Correlation Between Six Flags and Clarus Corp
Can any of the company-specific risk be diversified away by investing in both Six Flags and Clarus Corp at the same time? Although using a correlation coefficient on its own may not help to predict future stock returns, this module helps to understand the diversifiable risk of combining Six Flags and Clarus Corp into the same portfolio, which is an essential part of the fundamental portfolio management process.
By analyzing existing cross correlation between Six Flags Entertainment and Clarus Corp, you can compare the effects of market volatilities on Six Flags and Clarus Corp and check how they will diversify away market risk if combined in the same portfolio for a given time horizon. You can also utilize pair trading strategies of matching a long position in Six Flags with a short position of Clarus Corp. Check out your portfolio center. Please also check ongoing floating volatility patterns of Six Flags and Clarus Corp.
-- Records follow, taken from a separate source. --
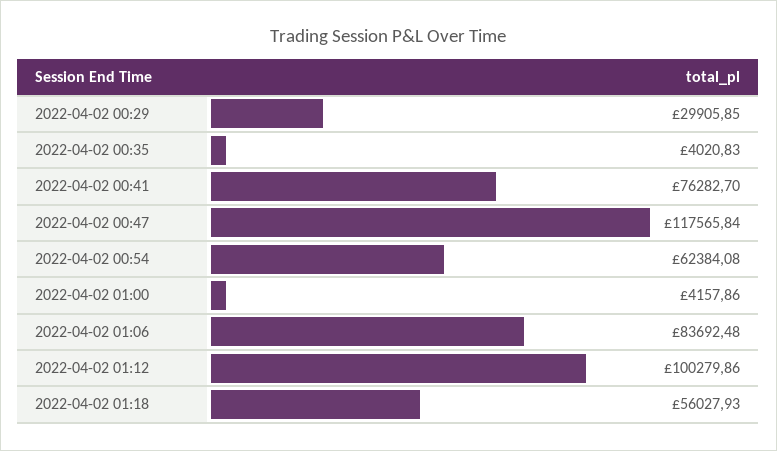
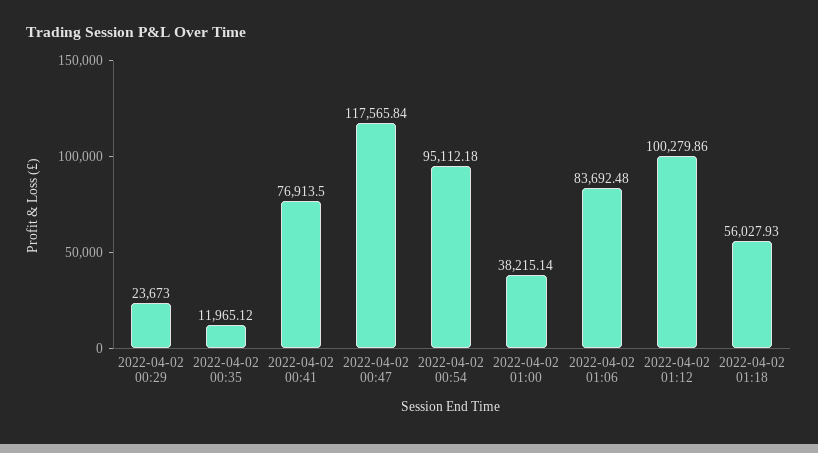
  {
-   "2022-04-02 00:29": 29905.85,
+   "2022-04-02 00:29": 23673,
-   "2022-04-02 00:35": 4020.83,
+   "2022-04-02 00:35": 11965.12,
-   "2022-04-02 00:41": 76282.7,
+   "2022-04-02 00:41": 76913.5,
    "2022-04-02 00:47": 117565.84,
-   "2022-04-02 00:54": 62384.08,
+   "2022-04-02 00:54": 95112.18,
-   "2022-04-02 01:00": 4157.86,
+   "2022-04-02 01:00": 38215.14,
    "2022-04-02 01:06": 83692.48,
    "2022-04-02 01:12": 100279.86,
    "2022-04-02 01:18": 56027.93
  }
Diversification Opportunities for Six Flags and Clarus Corp
0.44 | Correlation Coefficient |
Very weak diversification
The 3 months correlation between Six and Clarus is 0.44. Overlapping area represents the amount of risk that can be diversified away by holding Six Flags Entertainment and Clarus Corp in the same portfolio, assuming nothing else is changed. The correlation between historical prices or returns on Clarus Corp and Six Flags is a relative statistical measure of the degree to which these equity instruments tend to move together. The correlation coefficient measures the extent to which returns on Six Flags Entertainment are associated (or correlated) with Clarus Corp. Values of the correlation coefficient range from -1 to +1, where. The correlation of zero (0) is possible when the price movement of Clarus Corp has no effect on the direction of Six Flags i.e., Six Flags and Clarus Corp go up and down completely randomly.
Pair Corralation between Six Flags and Clarus Corp
Considering the 90-day investment horizon Six Flags Entertainment is expected to under-perform the Clarus Corp. In addition to that, Six Flags is 1.2 times more volatile than Clarus Corp. It trades about -0.17 of its total potential returns per unit of risk. Clarus Corp is currently generating about 0.25 per unit of volatility. If you would invest 451.00 in Clarus Corp on November 1, 2024 and sell it today you would earn a total of 36.00 from holding Clarus Corp or generate 7.98% return on investment over 90 days.
Time Period | 3 Months [change] |
Direction | Moves Together |
Strength | Weak |
Accuracy | 100.0% |
Values | Daily Returns |
Six Flags Entertainment vs. Clarus Corp
Performance |
Timeline |
Six Flags Entertainment |
Clarus Corp |
Six Flags and Clarus Corp Volatility Contrast
Predicted Return Density |
Returns |
Pair Trading with Six Flags and Clarus Corp
The main advantage of trading using opposite Six Flags and Clarus Corp positions is that it hedges away some unsystematic risk. Because of two separate transactions, even if Six Flags position performs unexpectedly, Clarus Corp can make up some of the losses. Pair trading also minimizes risk from directional movements in the market. For example, if an entire industry or sector drops because of unexpected headlines, the short position in Clarus Corp will offset losses from the drop in Clarus Corp's long position.Six Flags vs. Planet Fitness | Six Flags vs. Madison Square Garden | Six Flags vs. Mattel Inc | Six Flags vs. Johnson Outdoors |
Clarus Corp vs. Johnson Outdoors | Clarus Corp vs. Escalade Incorporated | Clarus Corp vs. JAKKS Pacific | Clarus Corp vs. Six Flags Entertainment |
Check out your portfolio center.Note that this page's information should be used as a complementary analysis to find the right mix of equity instruments to add to your existing portfolios or create a brand new portfolio. You can also try the Pattern Recognition module to use different Pattern Recognition models to time the market across multiple global exchanges.